◆ Goal ◆
Lay out every nonblank line of the rows below as a Markdown table with two columns, No. and Line. Number the lines in order, and leave blank lines out.

╔══

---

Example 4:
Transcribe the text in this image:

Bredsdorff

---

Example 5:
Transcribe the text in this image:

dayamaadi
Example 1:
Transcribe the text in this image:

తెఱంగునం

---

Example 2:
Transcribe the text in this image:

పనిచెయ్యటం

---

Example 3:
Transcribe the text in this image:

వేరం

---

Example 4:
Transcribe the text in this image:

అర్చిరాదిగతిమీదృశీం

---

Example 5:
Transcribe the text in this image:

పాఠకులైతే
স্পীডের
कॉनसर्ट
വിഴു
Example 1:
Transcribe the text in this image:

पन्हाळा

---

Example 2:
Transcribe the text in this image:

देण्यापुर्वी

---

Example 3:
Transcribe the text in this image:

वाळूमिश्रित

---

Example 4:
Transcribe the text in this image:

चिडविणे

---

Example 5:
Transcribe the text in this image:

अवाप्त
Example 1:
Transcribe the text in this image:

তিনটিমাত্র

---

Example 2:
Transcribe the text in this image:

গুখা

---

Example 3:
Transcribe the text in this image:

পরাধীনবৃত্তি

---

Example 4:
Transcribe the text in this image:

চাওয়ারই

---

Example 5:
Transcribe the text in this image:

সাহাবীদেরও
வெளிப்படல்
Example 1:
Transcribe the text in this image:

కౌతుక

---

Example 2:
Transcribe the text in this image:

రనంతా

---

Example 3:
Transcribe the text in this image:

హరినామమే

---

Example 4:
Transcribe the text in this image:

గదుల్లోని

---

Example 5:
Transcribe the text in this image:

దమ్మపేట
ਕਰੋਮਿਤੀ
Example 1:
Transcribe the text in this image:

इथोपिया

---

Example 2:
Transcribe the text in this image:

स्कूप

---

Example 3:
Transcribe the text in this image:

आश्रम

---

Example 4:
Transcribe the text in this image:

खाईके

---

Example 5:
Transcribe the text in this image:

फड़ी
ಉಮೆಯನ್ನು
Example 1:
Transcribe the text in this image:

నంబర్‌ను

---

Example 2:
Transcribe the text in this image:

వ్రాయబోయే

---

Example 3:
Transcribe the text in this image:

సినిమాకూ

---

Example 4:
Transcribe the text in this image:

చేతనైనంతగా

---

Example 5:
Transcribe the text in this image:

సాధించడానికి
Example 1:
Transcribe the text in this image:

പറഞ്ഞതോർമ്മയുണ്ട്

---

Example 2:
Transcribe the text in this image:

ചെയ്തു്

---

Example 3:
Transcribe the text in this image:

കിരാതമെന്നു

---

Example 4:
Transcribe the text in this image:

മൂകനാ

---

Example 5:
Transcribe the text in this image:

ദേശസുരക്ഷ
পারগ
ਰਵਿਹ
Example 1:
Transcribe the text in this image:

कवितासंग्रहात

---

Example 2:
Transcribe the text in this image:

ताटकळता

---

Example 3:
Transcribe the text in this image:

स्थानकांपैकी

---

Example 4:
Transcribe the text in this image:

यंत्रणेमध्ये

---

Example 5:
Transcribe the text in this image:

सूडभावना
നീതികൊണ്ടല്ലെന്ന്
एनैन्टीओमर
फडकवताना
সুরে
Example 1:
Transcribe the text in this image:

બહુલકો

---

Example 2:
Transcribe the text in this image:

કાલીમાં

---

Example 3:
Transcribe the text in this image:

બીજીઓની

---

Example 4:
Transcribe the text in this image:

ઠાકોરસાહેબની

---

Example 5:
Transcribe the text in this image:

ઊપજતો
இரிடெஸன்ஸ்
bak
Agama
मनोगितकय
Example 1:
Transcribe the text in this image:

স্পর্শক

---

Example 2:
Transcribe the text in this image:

╚══

◆ Correct result ◆
| No. | Line |
|---|---|
| 1 | --- |
| 2 | Example 4: |
| 3 | Transcribe the text in this image: |
| 4 | Bredsdorff |
| 5 | --- |
| 6 | Example 5: |
| 7 | Transcribe the text in this image: |
| 8 | dayamaadi |
| 9 | Example 1: |
| 10 | Transcribe the text in this image: |
| 11 | తెఱంగునం |
| 12 | --- |
| 13 | Example 2: |
| 14 | Transcribe the text in this image: |
| 15 | పనిచెయ్యటం |
| 16 | --- |
| 17 | Example 3: |
| 18 | Transcribe the text in this image: |
| 19 | వేరం |
| 20 | --- |
| 21 | Example 4: |
| 22 | Transcribe the text in this image: |
| 23 | అర్చిరాదిగతిమీదృశీం |
| 24 | --- |
| 25 | Example 5: |
| 26 | Transcribe the text in this image: |
| 27 | పాఠకులైతే |
| 28 | স্পীডের |
| 29 | कॉनसर्ट |
| 30 | വിഴു |
| 31 | Example 1: |
| 32 | Transcribe the text in this image: |
| 33 | पन्हाळा |
| 34 | --- |
| 35 | Example 2: |
| 36 | Transcribe the text in this image: |
| 37 | देण्यापुर्वी |
| 38 | --- |
| 39 | Example 3: |
| 40 | Transcribe the text in this image: |
| 41 | वाळूमिश्रित |
| 42 | --- |
| 43 | Example 4: |
| 44 | Transcribe the text in this image: |
| 45 | चिडविणे |
| 46 | --- |
| 47 | Example 5: |
| 48 | Transcribe the text in this image: |
| 49 | अवाप्त |
| 50 | Example 1: |
| 51 | Transcribe the text in this image: |
| 52 | তিনটিমাত্র |
| 53 | --- |
| 54 | Example 2: |
| 55 | Transcribe the text in this image: |
| 56 | গুখা |
| 57 | --- |
| 58 | Example 3: |
| 59 | Transcribe the text in this image: |
| 60 | পরাধীনবৃত্তি |
| 61 | --- |
| 62 | Example 4: |
| 63 | Transcribe the text in this image: |
| 64 | চাওয়ারই |
| 65 | --- |
| 66 | Example 5: |
| 67 | Transcribe the text in this image: |
| 68 | সাহাবীদেরও |
| 69 | வெளிப்படல் |
| 70 | Example 1: |
| 71 | Transcribe the text in this image: |
| 72 | కౌతుక |
| 73 | --- |
| 74 | Example 2: |
| 75 | Transcribe the text in this image: |
| 76 | రనంతా |
| 77 | --- |
| 78 | Example 3: |
| 79 | Transcribe the text in this image: |
| 80 | హరినామమే |
| 81 | --- |
| 82 | Example 4: |
| 83 | Transcribe the text in this image: |
| 84 | గదుల్లోని |
| 85 | --- |
| 86 | Example 5: |
| 87 | Transcribe the text in this image: |
| 88 | దమ్మపేట |
| 89 | ਕਰੋਮਿਤੀ |
| 90 | Example 1: |
| 91 | Transcribe the text in this image: |
| 92 | इथोपिया |
| 93 | --- |
| 94 | Example 2: |
| 95 | Transcribe the text in this image: |
| 96 | स्कूप |
| 97 | --- |
| 98 | Example 3: |
| 99 | Transcribe the text in this image: |
| 100 | आश्रम |
| 101 | --- |
| 102 | Example 4: |
| 103 | Transcribe the text in this image: |
| 104 | खाईके |
| 105 | --- |
| 106 | Example 5: |
| 107 | Transcribe the text in this image: |
| 108 | फड़ी |
| 109 | ಉಮೆಯನ್ನು |
| 110 | Example 1: |
| 111 | Transcribe the text in this image: |
| 112 | నంబర్‌ను |
| 113 | --- |
| 114 | Example 2: |
| 115 | Transcribe the text in this image: |
| 116 | వ్రాయబోయే |
| 117 | --- |
| 118 | Example 3: |
| 119 | Transcribe the text in this image: |
| 120 | సినిమాకూ |
| 121 | --- |
| 122 | Example 4: |
| 123 | Transcribe the text in this image: |
| 124 | చేతనైనంతగా |
| 125 | --- |
| 126 | Example 5: |
| 127 | Transcribe the text in this image: |
| 128 | సాధించడానికి |
| 129 | Example 1: |
| 130 | Transcribe the text in this image: |
| 131 | പറഞ്ഞതോർമ്മയുണ്ട് |
| 132 | --- |
| 133 | Example 2: |
| 134 | Transcribe the text in this image: |
| 135 | ചെയ്തു് |
| 136 | --- |
| 137 | Example 3: |
| 138 | Transcribe the text in this image: |
| 139 | കിരാതമെന്നു |
| 140 | --- |
| 141 | Example 4: |
| 142 | Transcribe the text in this image: |
| 143 | മൂകനാ |
| 144 | --- |
| 145 | Example 5: |
| 146 | Transcribe the text in this image: |
| 147 | ദേശസുരക്ഷ |
| 148 | পারগ |
| 149 | ਰਵਿਹ |
| 150 | Example 1: |
| 151 | Transcribe the text in this image: |
| 152 | कवितासंग्रहात |
| 153 | --- |
| 154 | Example 2: |
| 155 | Transcribe the text in this image: |
| 156 | ताटकळता |
| 157 | --- |
| 158 | Example 3: |
| 159 | Transcribe the text in this image: |
| 160 | स्थानकांपैकी |
| 161 | --- |
| 162 | Example 4: |
| 163 | Transcribe the text in this image: |
| 164 | यंत्रणेमध्ये |
| 165 | --- |
| 166 | Example 5: |
| 167 | Transcribe the text in this image: |
| 168 | सूडभावना |
| 169 | നീതികൊണ്ടല്ലെന്ന് |
| 170 | एनैन्टीओमर |
| 171 | फडकवताना |
| 172 | সুরে |
| 173 | Example 1: |
| 174 | Transcribe the text in this image: |
| 175 | બહુલકો |
| 176 | --- |
| 177 | Example 2: |
| 178 | Transcribe the text in this image: |
| 179 | કાલીમાં |
| 180 | --- |
| 181 | Example 3: |
| 182 | Transcribe the text in this image: |
| 183 | બીજીઓની |
| 184 | --- |
| 185 | Example 4: |
| 186 | Transcribe the text in this image: |
| 187 | ઠાકોરસાહેબની |
| 188 | --- |
| 189 | Example 5: |
| 190 | Transcribe the text in this image: |
| 191 | ઊપજતો |
| 192 | இரிடெஸன்ஸ் |
| 193 | bak |
| 194 | Agama |
| 195 | मनोगितकय |
| 196 | Example 1: |
| 197 | Transcribe the text in this image: |
| 198 | স্পর্শক |
| 199 | --- |
| 200 | Example 2: |
| 201 | Transcribe the text in this image: |